Coal generation in Europe last year dipped by 7% in 2024 while wind power generation rose by 3%, and if this year sees the same changes, wind would overtake coal, Ember said, adding that this would constitute a major transition milestone. It would be the first time a non-hydrocarbon source of electricity has generated more than a hydrocarbon source in a major consumption region, Reuters’ Gavin Maguire reported.

Whether this would happen, however, depends on two things, one of which is the weather, and the other is government funding for wind power projects. The slowdown in new additions suggests a decline in investor interest as wind installations become more expensive to build and return less money to operators and developers—in the UK last year, wind power operators were paid more to turn their turbines off than they were for electricity supplied to the grid. This year, the UK will be spending more than $2 billion on these curtailment payments—payments for wind energy not generated.

This could become a problem in the EU as well and is one of the limitations of wind energy along with solar. When there is too much output and no way to take the supply to demand sources, the electricity essentially gets wasted, but operators would need to get paid for their trouble operating the turbines—otherwise, a few curtailments later, they would be on their way to bankruptcy court, threatening the transition.

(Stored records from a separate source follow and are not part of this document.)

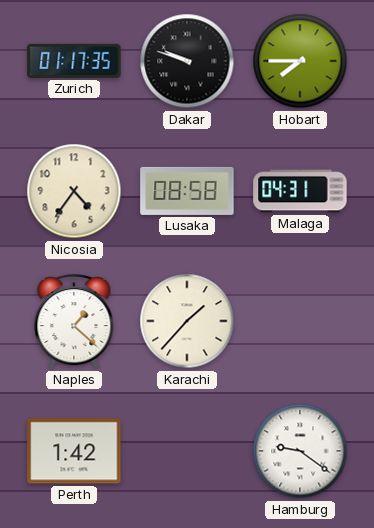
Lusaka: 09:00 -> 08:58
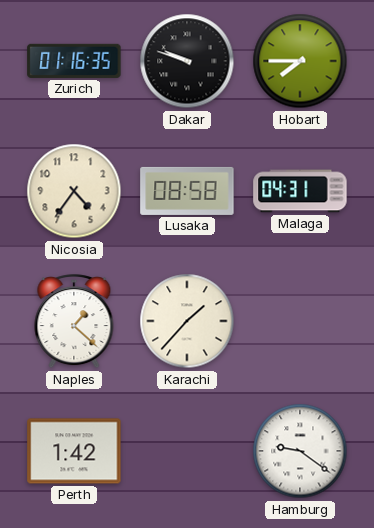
Zurich: 01:17 -> 01:16
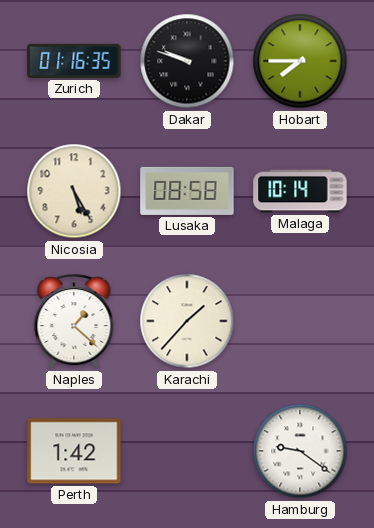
Nicosia: 4:36 -> 5:25
Malaga: 04:31 -> 10:14
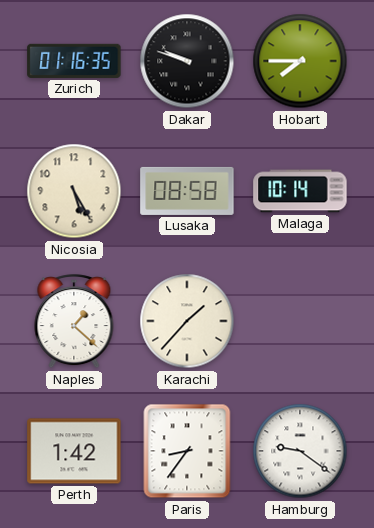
Paris: none -> 8:36
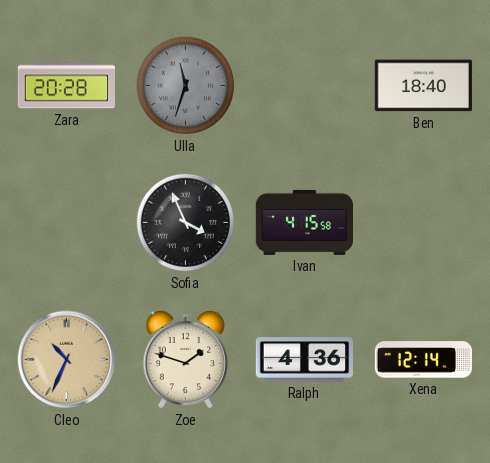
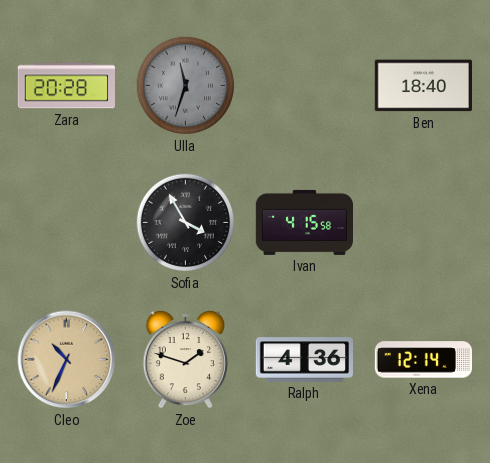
Sofia: 3:56 -> 3:55
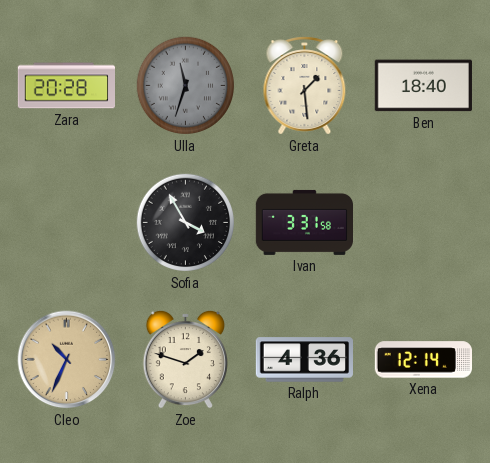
Greta: none -> 1:29
Ivan: 4:15 -> 3:31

Yet there is also the simple issue of overcapacity, where Denmark offers a case in point. One of the most wind-friendly countries in Europe, Denmark last year boasted a record 58% of its electricity generation came from wind turbines. However, at the last government tender for new capacity, no bids were submitted—because with the breakneck capacity growth from recent years, returns have diminished enough to sap investor interest in new capacity.

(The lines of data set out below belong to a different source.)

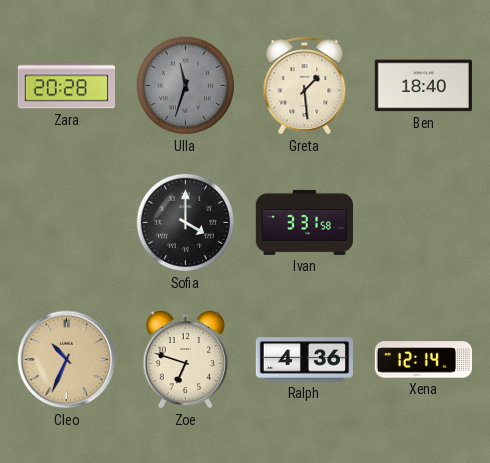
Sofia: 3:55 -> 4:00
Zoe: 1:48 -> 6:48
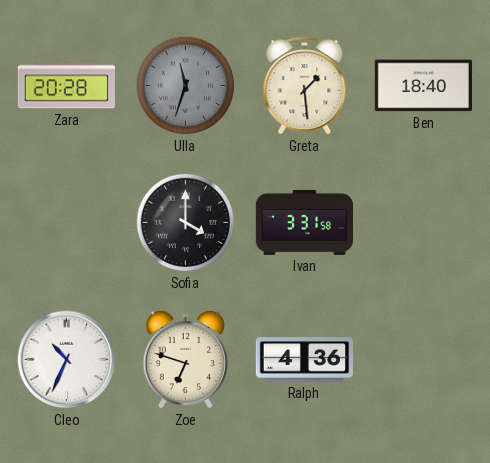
Cleo dial: champagne -> white
Xena: 12:14 -> none
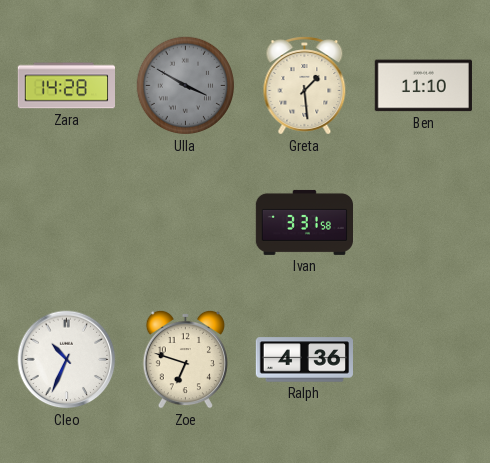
Zara: 20:28 -> 14:28
Ulla: 11:33 -> 3:50
Ben: 18:40 -> 11:10
Sofia: 4:00 -> none
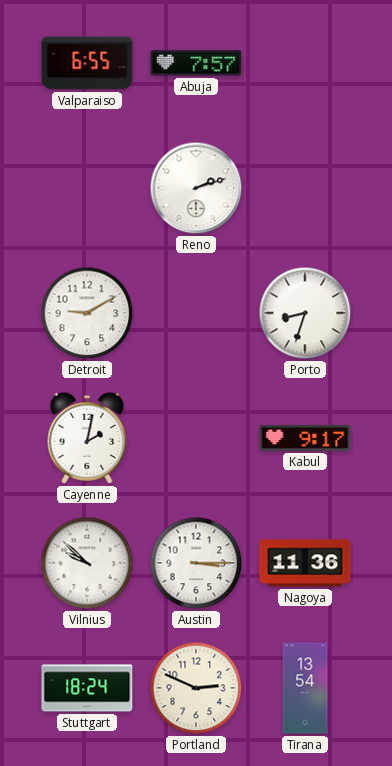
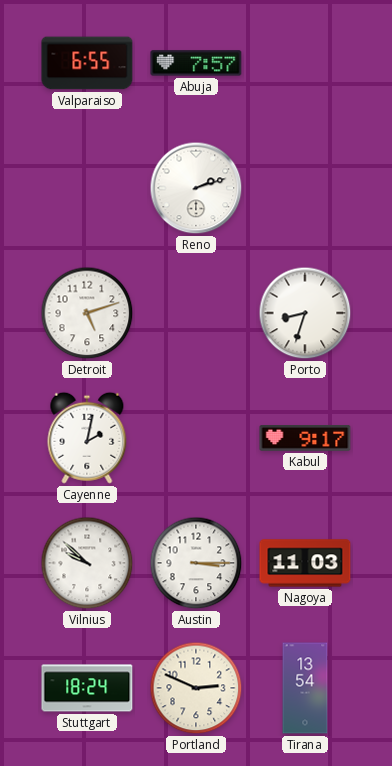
Detroit: 9:10 -> 5:12
Nagoya: 11:36 -> 11:03
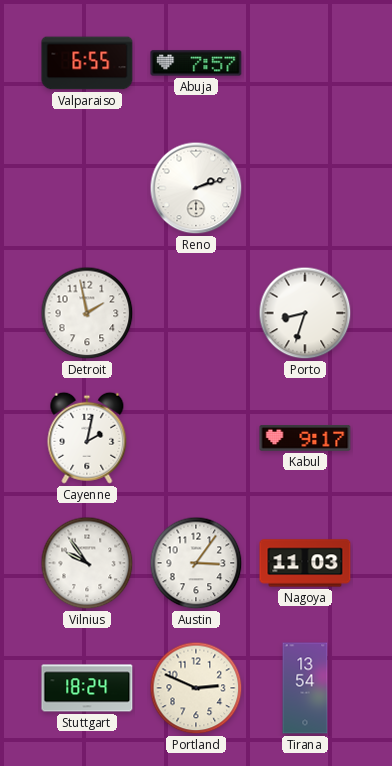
Detroit: 5:12 -> 1:58
Vilnius: 9:52 -> 9:54
Austin: 3:15 -> 3:06
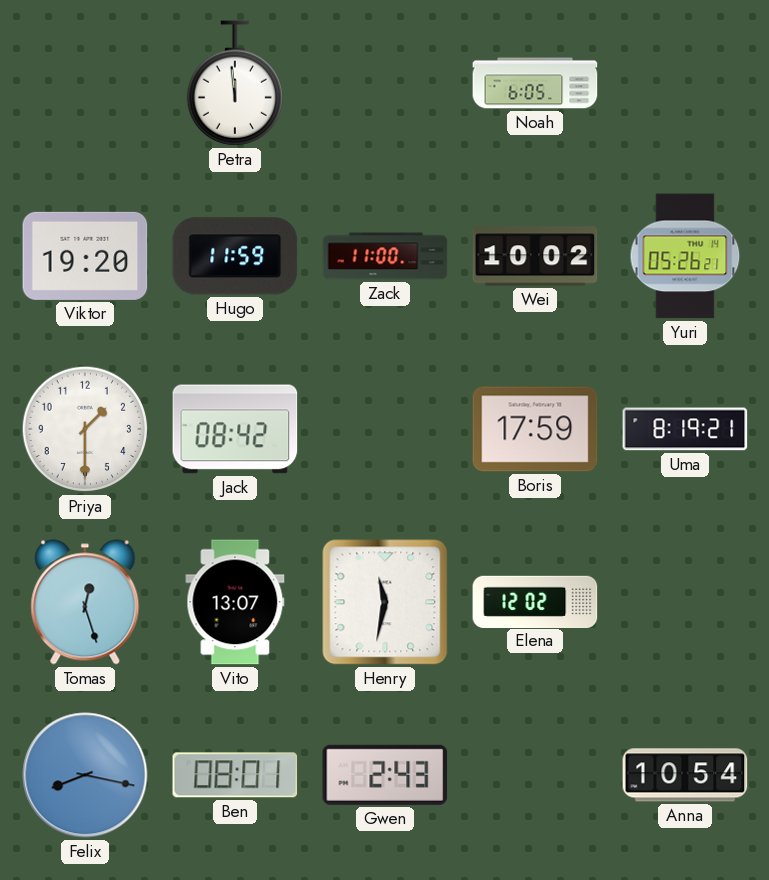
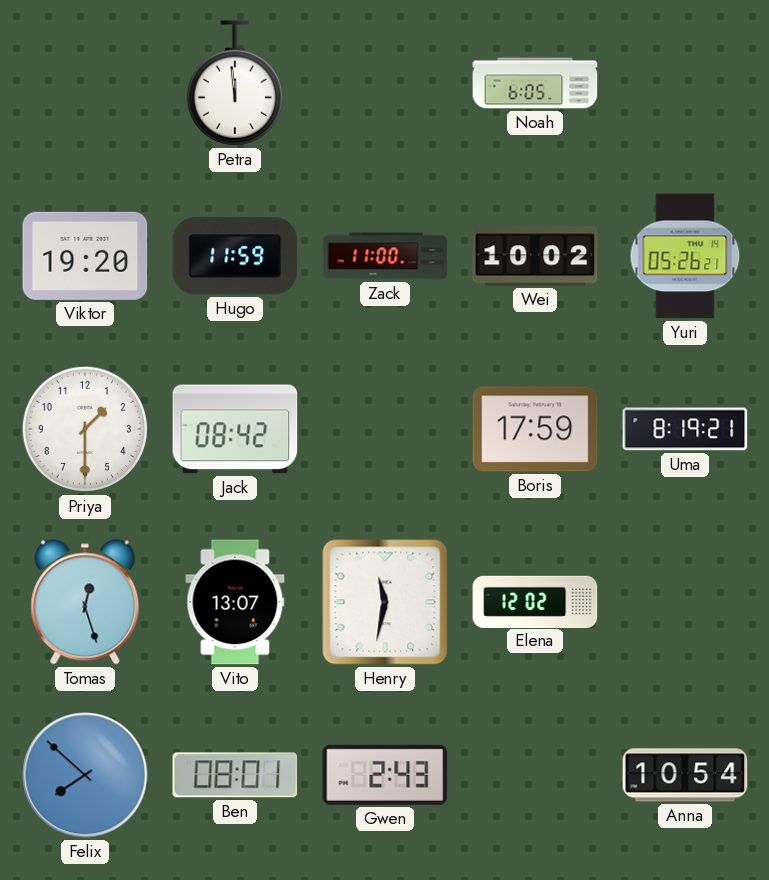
Felix: 8:17 -> 7:52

Wind, like solar, has been hyped as the perfect energy source that generates electricity but not emissions—even though wind turbines feature a lot of hydrocarbon derivatives in their components. However, the weather dependency factor has been a limitation that is drawing more attention now that it has become more obvious during the winter Dunkelflaute in Europe. Another limitation—economics laws and, more specifically, the law of diminishing returns. One can build a thousand wind turbines, but when the wind doesn’t blow, these thousand turbines will generate just as much as a hundred—zero.